__Work to complete__:
Answer these questions from the introduction on machined surfaces and fatigue:
(a) In Li's comparison for Ti-6Al-4V, how many times the fatigue life of conventionally cut specimens did ultrasonic vibration cutting give?
(b) What did Arola and Williams find happens to high-cycle fatigue life as surface roughness increases?
(c) According to Klotz, what does using a large shot peening strength lead to?

1. Introduction

Besides the material properties and structures of specimens, machined surface integrity has a great effect on the fatigue performance. Surface micro-topography, one of the most basic indicators of surface integrity, can form the stress concentration phenomenon on a machined surface, thus influencing the fatigue performance of specimens [1]. Generally, the degree of stress concentration on a machined surface can be expressed by stress concentration factor K_t, as follows [2].

(1)$K_{\mathrm{t}}=1+2\sqrt{\lambda \frac{R_z}{\rho }},$

According to the basic definition of K_t, many scholars have studied the effect mechanism of K_t on the fatigue behavior of specimens. The research results of Arola and Williams [3] showed that the high-cycle fatigue life of specimens decreased with the increase of surface roughness. Ås et al. [4] studied the relationship between the surface crack initiation location and the surface stress concentration by combining with specific test methods. These results show that the machined surface stress concentration formed by surface micro-topography has a great effect on the fatigue performance of specimens, and the more severe surface microscopic stress concentration, the greater the stress concentration factor K_t, and the worse the fatigue performance of specimens.

Nevertheless, some studies show that when the microscopic stress concentration phenomenon formed by surface micro-topography is controlled within a certain range, surface hardening, surface residual compressive stress and surface material structure refinement formed by plastic deformation on the machined surface can effectively inhibit the initiation of surface cracks, thus positively influencing the fatigue performance of specimens. Li [5] studied the comparison between conventional cutting and ultrasonic vibration cutting for Ti-6Al-4V, and the fatigue life of specimens machined by ultrasonic vibration cutting is 11.4 times of that by conventional cutting. Pramanik et al. [6] further found that even if the surface roughness of specimens is high, the fatigue performance can still be enhanced by the residual compressive stress caused by machined surface plastic deformation. Therefore, in order to pursue better fatigue performance, the surface strengthening methods, such as shot peening, rolling or optimization of the machining parameters, are often utilized, so that a plastic deformation layer is formed on the machined surface of parts.

On the other hand, the experimental results of some studies show that plastic deformation has different effects on the high- and low-cycle fatigue of specimens. Villegas [7] and Shaw [8] studied the effect of shot peening on the fatigue performance of specimens. The results showed that severe plastic deformation can significantly improve the high-cycle fatigue performance and reduce the low-cycle fatigue performance of specimens. Ding [9] and Kim [10] obtained approximate results that the fatigue load exceeds the threshold stress of specimens, the surface residual compressive stress is released, accelerating the crack initiation and propagation process and decreasing the fatigue performance of specimens. Klotz [11] concluded that using a large shot peening strength to obtain large surface plastic deformation will lead to an increase in surface roughness, resulting in a decrease in the low-cycle fatigue performance of specimens.

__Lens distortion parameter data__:
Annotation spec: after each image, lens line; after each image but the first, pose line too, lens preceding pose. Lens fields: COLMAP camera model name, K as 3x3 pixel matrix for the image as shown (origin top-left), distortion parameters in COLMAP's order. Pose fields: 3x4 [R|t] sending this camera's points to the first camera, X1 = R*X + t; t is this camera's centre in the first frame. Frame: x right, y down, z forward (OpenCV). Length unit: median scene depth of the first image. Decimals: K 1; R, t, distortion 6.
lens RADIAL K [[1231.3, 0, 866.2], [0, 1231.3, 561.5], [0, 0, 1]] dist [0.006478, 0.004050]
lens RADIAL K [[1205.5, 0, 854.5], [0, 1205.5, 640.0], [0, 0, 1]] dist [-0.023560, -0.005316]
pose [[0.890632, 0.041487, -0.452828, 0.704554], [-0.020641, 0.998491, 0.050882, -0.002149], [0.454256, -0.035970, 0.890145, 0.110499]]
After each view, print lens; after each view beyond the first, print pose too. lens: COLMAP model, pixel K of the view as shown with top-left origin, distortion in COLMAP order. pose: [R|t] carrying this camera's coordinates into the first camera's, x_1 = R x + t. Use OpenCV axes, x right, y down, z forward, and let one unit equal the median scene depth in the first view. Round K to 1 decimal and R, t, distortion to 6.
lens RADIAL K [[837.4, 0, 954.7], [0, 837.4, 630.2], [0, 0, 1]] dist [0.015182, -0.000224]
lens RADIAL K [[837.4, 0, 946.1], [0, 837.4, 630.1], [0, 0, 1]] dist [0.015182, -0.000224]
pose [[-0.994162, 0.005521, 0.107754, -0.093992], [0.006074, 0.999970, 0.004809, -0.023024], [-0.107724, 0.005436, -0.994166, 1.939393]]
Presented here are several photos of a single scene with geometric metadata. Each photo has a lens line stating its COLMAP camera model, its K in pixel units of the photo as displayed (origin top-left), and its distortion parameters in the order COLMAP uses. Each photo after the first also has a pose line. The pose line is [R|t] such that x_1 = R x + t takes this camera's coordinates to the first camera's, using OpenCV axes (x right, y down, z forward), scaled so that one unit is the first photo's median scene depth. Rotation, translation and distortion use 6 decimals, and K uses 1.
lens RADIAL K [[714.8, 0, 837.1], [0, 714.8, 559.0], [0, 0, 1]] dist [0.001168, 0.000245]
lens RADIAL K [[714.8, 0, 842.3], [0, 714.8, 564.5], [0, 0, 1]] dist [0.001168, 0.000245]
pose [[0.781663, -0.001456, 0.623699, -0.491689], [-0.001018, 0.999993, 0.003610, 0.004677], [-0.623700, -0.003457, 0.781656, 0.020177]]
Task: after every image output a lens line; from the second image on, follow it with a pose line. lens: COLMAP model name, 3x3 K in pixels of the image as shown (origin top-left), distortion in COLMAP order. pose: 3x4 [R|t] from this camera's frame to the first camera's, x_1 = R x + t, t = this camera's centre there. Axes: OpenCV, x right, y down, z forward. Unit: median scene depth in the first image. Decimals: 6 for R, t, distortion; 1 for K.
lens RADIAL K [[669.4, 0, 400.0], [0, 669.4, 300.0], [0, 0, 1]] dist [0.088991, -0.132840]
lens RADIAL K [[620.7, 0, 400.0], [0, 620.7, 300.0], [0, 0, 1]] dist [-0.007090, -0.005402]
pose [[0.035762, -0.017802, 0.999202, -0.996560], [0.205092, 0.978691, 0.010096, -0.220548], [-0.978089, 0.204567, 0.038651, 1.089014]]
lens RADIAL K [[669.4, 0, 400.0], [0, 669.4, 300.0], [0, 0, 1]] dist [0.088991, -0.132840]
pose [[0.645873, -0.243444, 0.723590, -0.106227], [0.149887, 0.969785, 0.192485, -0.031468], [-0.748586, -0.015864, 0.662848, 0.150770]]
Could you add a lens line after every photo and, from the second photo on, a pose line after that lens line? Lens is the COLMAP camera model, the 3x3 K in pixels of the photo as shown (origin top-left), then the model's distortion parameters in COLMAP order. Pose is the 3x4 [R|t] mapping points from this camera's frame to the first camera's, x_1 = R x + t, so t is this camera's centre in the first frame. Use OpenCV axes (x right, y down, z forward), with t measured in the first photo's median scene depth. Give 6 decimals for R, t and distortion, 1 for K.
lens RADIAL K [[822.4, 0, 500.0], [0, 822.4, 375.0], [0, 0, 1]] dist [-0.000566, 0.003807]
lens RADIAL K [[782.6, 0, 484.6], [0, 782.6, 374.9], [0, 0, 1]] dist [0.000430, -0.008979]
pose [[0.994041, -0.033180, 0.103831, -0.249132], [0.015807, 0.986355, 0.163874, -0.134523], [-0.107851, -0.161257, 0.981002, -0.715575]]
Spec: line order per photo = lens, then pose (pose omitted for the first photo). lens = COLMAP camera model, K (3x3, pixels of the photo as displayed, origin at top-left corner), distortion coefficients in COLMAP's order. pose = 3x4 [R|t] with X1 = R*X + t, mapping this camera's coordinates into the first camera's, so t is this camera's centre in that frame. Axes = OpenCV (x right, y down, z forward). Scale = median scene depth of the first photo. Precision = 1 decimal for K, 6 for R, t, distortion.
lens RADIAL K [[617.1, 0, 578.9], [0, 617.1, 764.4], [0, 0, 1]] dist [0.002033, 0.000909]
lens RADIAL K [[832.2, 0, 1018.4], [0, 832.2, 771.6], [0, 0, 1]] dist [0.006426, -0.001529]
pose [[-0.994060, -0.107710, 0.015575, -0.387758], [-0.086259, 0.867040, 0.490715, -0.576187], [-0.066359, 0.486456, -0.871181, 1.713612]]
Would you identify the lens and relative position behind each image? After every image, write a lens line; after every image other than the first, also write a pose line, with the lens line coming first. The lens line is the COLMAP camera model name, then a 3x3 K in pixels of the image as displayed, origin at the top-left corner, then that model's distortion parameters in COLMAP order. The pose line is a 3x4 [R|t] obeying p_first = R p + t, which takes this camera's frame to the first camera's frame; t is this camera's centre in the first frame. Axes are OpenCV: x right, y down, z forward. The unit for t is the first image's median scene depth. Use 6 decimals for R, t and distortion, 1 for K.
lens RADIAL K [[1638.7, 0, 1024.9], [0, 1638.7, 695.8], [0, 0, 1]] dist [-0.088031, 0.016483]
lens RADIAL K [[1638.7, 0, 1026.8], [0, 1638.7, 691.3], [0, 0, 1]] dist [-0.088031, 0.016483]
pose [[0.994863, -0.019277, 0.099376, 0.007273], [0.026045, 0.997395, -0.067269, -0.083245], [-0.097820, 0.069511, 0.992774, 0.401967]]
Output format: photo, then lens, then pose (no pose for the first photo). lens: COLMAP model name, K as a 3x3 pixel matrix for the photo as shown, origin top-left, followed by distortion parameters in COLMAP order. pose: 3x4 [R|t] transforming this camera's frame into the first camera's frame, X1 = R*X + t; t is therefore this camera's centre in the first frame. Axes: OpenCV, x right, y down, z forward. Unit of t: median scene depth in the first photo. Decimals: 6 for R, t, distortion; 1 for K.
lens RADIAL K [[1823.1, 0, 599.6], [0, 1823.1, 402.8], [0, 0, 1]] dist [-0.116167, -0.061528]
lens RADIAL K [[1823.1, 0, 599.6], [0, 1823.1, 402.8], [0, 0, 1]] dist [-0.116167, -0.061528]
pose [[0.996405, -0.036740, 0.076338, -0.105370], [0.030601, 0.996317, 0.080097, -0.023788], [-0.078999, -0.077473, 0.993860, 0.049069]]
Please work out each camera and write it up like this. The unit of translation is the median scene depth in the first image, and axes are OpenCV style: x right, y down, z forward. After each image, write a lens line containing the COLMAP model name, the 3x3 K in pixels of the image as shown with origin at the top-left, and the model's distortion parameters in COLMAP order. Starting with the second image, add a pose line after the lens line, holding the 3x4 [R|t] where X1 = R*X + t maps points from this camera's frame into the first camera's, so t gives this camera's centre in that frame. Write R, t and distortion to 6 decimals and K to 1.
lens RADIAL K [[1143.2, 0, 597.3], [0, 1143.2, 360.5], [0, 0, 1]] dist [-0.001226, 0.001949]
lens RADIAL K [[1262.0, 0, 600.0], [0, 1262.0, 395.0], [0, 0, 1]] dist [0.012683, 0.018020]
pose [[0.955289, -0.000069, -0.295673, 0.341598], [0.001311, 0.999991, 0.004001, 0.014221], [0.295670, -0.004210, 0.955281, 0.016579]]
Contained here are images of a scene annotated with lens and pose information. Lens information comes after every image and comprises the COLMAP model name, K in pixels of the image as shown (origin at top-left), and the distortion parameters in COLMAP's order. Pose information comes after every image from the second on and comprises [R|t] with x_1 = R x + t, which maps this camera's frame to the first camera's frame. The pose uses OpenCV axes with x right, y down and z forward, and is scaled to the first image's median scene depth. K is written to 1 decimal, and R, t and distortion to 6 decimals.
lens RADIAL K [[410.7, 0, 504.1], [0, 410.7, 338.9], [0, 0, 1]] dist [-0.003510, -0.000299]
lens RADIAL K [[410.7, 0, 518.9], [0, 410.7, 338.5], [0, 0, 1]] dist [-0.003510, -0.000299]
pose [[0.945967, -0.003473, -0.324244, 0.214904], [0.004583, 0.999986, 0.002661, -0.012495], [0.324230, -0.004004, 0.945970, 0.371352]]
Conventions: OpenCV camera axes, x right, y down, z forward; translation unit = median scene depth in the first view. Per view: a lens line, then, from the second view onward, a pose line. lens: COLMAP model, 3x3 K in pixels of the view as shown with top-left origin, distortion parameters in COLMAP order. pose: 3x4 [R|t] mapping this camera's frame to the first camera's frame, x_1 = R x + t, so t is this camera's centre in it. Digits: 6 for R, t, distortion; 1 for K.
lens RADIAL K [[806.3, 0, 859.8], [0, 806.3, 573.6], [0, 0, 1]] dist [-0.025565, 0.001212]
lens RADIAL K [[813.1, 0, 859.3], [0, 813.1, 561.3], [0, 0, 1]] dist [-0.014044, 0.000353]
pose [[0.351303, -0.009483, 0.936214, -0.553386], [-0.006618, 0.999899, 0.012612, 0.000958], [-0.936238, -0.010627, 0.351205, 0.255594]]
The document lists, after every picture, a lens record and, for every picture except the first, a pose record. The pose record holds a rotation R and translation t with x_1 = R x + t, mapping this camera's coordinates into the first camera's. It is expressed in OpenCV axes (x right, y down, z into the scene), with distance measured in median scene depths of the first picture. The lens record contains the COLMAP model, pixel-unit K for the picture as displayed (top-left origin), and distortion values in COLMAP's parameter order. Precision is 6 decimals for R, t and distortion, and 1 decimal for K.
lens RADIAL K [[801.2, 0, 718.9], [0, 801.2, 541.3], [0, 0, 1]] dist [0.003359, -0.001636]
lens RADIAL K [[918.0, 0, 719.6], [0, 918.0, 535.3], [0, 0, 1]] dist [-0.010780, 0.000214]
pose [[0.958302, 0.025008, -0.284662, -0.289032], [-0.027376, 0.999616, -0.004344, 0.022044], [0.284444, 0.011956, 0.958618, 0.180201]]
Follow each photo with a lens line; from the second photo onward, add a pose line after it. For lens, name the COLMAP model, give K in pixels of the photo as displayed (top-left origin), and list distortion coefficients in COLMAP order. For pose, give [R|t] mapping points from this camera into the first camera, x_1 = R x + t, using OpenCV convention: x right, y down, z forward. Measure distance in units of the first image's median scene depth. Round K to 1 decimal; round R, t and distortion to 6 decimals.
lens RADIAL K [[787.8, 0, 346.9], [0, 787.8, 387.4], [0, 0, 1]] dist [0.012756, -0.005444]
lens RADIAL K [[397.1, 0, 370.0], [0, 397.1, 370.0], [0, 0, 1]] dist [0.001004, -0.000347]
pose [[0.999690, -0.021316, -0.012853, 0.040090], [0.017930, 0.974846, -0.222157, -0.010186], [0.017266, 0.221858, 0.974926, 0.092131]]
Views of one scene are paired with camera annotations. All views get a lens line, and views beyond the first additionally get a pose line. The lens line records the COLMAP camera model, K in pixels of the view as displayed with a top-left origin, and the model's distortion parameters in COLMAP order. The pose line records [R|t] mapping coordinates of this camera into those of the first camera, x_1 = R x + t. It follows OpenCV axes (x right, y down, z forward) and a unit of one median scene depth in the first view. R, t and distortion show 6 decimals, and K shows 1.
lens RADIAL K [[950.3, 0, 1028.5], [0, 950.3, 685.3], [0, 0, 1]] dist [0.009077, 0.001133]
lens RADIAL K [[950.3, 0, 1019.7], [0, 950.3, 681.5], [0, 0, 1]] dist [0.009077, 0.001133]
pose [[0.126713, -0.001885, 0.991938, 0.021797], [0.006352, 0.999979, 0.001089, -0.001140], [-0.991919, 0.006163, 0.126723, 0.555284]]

__Response to this task__:
(a) 11.4 times.
(b) It decreases.
(c) An increase in surface roughness, which lowers the low-cycle fatigue performance of specimens.